公衆衛生分野でのGISの活用について、日本語でまとまっているほぼ唯一の書籍と思われるこちらを読んでみました。
公衆衛生とGISといえば欠かせないのがJohn Snowのコレラマップ。こちらの本でも第一章「保健医療と地理情報科学」で紹介されています。ロンドンに留学していたとき、授業で扱われていたり、実際のコレラが蔓延した場所を回ったり、John Snowパブでクラス会をしたりと親しみのある話題ではありますが、あらためGISの見地から見ても優れた研究と実践をしていたと言うことが分かります。Snowが手作りしたコレラ地図を現在のGIS技術を用いて、いろいろな手法で表現してあるところはかなり参考になりました。
続く「GISと疾病地図」、「空間疫学分析」はややテクニカルな面が強くて、昔の疫学統計の本を引っ張り出して参照しながら読みました。(が、分からないところが多くてもう少し復習が必要。
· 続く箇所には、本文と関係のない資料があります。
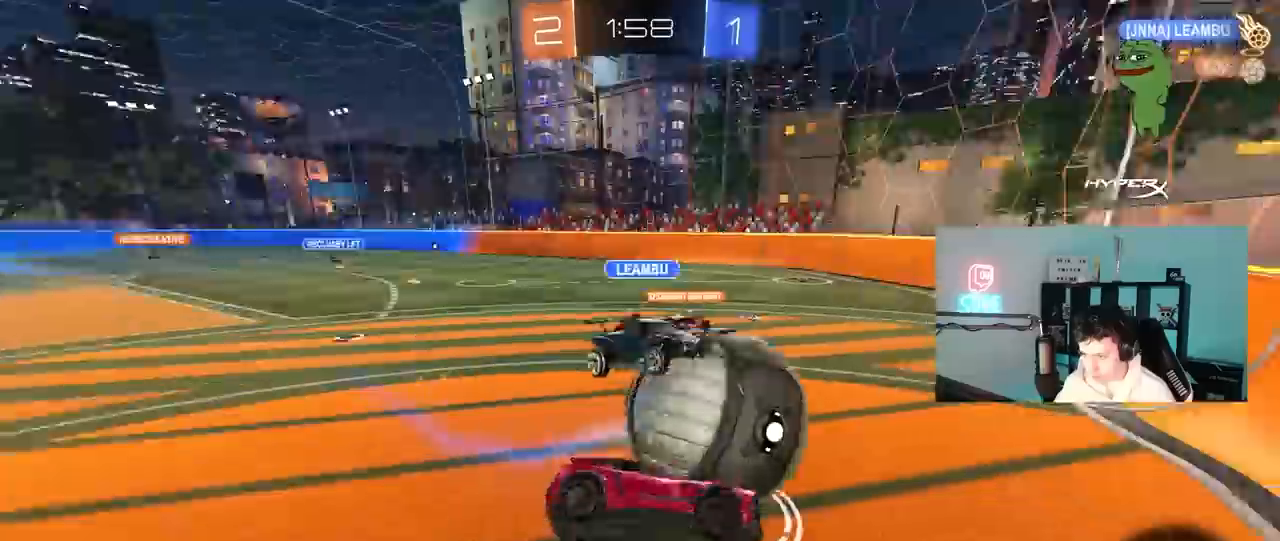
{"keys": ["a", "shift", "w"], "mouse": [], "mouse_move": "still", "events": [[67, "mouse_right", "up"], [483, "w", "down"]]}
)
「感染症とGIS」の章では、日本の感染症対策の事例が多く使われていて参考になります。
ただし、仕事の関係で使うのはあまり感染症と関係が無い分野がメインになりそうなので、その後の2章「保健医療計画とGIS」、「開発途上国の地域保健とGIS」が特に参考になりました。
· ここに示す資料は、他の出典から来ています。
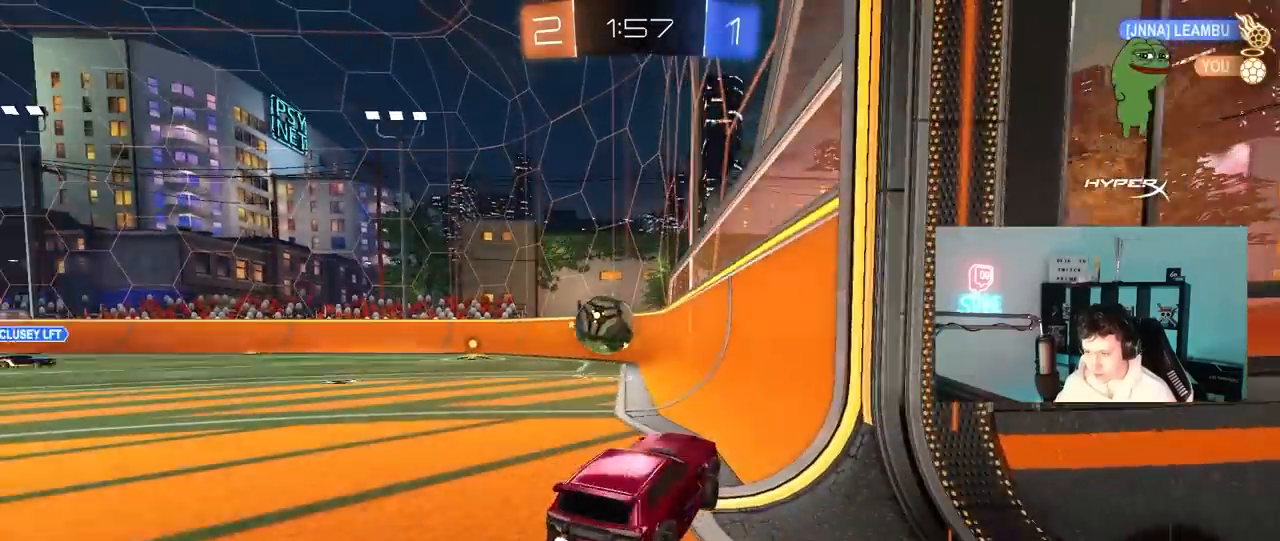
{"keys": ["d"], "mouse": [], "mouse_move": "still", "events": [[283, "a", "up"], [317, "d", "down"], [367, "w", "up"]]}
留学中にGISの特別講座があったのですが、残念ながら出席できませんでした。こちらに来てから講師を招いてGISの研修を行ったり、短期コースに出たりしていたのですが、GISソフトの実際の使い方がメインだったため(保健の事例で実習はしたものの)、どうやって活用できるのか、という基本的なところを知りたいと思っていました。
GISなどビジュアル的に目新しい分野というのは、取り入れたいと思う人が多くいる一方で、GISでなければできない分析がなんなのかをきちんと押さえていないケースもあるようです。地図上に表現することでどのような付加価値が生まれるのか、あるいはGISを使わねばできない分析とは何なのか、常に意識していかないといけないと思っています。
引き続き、この二つを読み始めていますが、最初に日本語で読んでおけたので大分楽な気がしています。
あとは実際に仕事でソフトをいじりながら慣れていって、いずれは仕事できちんと使えるようになりたいと思っています。